Environment: Windows Server 2008/2008 R2, MS SQL Server 2008/2008 R2, Visual Basic 6.0, .NET, PL/SQL, VB, ASP.
Confidential
Jr. SQL Server DBA/ Developer
Responsibilities:
- Managing Production SQL Servers on VIRTUAL and PHYSICAL environments
- Installing and Configuring SQL Server 2005/2008.
- Supporting the business 24/7, maintaining 99.999 uptimes depending on the application and business SLA requirements.
- Involved in upgrading SQL Server 2000 instances to SQL Server 2008.
- Supported the configuration, deployment and administration of vendor and in-house applications interfacing with Oracle and SQL Server databases.
- Supported for installation Oracle Applications R12/11i in single node & Multimode
- Involved in database design, database standards, and T-SQL code reviews.
- Configured Active/Active and Active/passive SQL Server Clusters.
- Implemented Mirroring and Log Shipping for Disaster recovery
- Used Send Mail, Bulk Insert, Execute SQL, Data Flow, Import Export control extensively in SSIS
- Performed Multi File Imports, Package configuration, Debugging Tasks and Scripts in SSIS
- Scheduled package execution in SSIS
- Installing packages on multiple servers in SSIS
- Extensively worked on SSIS for data manipulation and data extraction, ETL Load
- Created extensive reports using SSRS (Tabular, Matrix).
- Configured transactional and snapshot replication and managed publications, articles.

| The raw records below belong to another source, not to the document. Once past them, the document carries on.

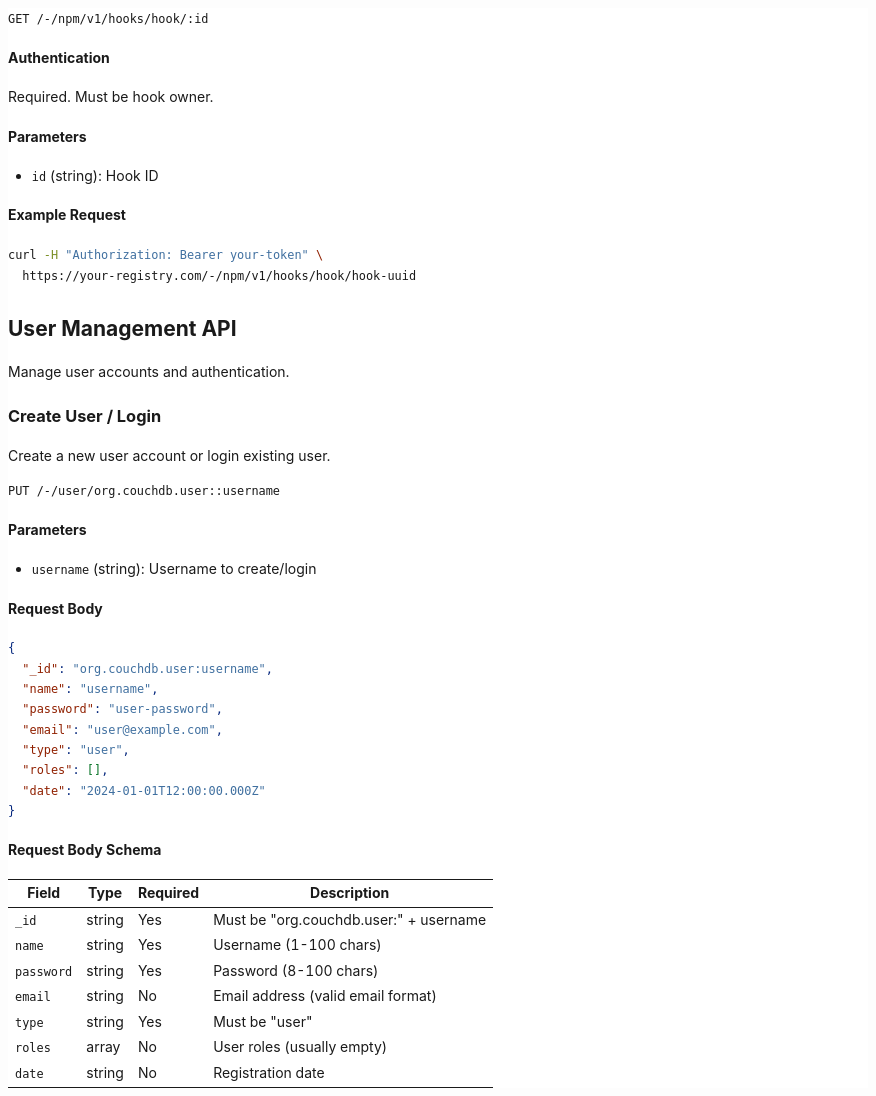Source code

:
 ```
GET /-/npm/v1/hooks/hook/:id
```

#### Authentication
Required. Must be hook owner.

#### Parameters

- `id` (string): Hook ID

#### Example Request

```bash
curl -H "Authorization: Bearer your-token" \
  https://your-registry.com/-/npm/v1/hooks/hook/hook-uuid
```

## User Management API

Manage user accounts and authentication.

### Create User / Login

Create a new user account or login existing user.

```
PUT /-/user/org.couchdb.user::username
```

#### Parameters

- `username` (string): Username to create/login

#### Request Body

```json
{
  "_id": "org.couchdb.user:username",
  "name": "username",
  "password": "user-password",
  "email": "user@example.com",
  "type": "user",
  "roles": [],
  "date": "2024-01-01T12:00:00.000Z"
}
```

#### Request Body Schema

| Field | Type | Required | Description |
|-------|------|----------|-------------|
| `_id` | string | Yes | Must be "org.couchdb.user:" + username |
| `name` | string | Yes | Username (1-100 chars) |
| `password` | string | Yes | Password (8-100 chars) |
| `email` | string | No | Email address (valid email format) |
| `type` | string | Yes | Must be "user" |
| `roles` | array | No | User roles (usually empty) |
| `date` | string | No | Registration date |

- Proactively involved in SQL Server Performance tuning at Database level, T-SQL level and operating system level. Maintained database response times and proactively generated performance reports.
- Automated most of the DBA Tasks and monitoring stats.
- Responsible for SQL Server Edition upgrades and SQL Server patch management.
- Created a mirrored database for reporting using Database Mirroring with high performance mode.
- Created database snapshots and stored procedures to load data from the snapshot database to the report database.
- Involved in data modeling for the application and created ER diagrams using Erwin and VISIO.
- Created Schemas, Logins, Tables, Clustered and Non-Clustered Indexes, Views, Functions and Stored Procedures.
- Troubleshooting and supporting all user problems by using SQL server profiler, network traces, Windows logs etc.
- Migrated DTS Packages to SSIS Package.
- Monitored event and server error logs for troubleshooting.
Environment: MS SQL server 2000/2005/2008, Windows 2003/2008, Enterprise Manager, Query Analyzer, SQL Server Profiler, SSIS, SSRS, Erwin, VISIO.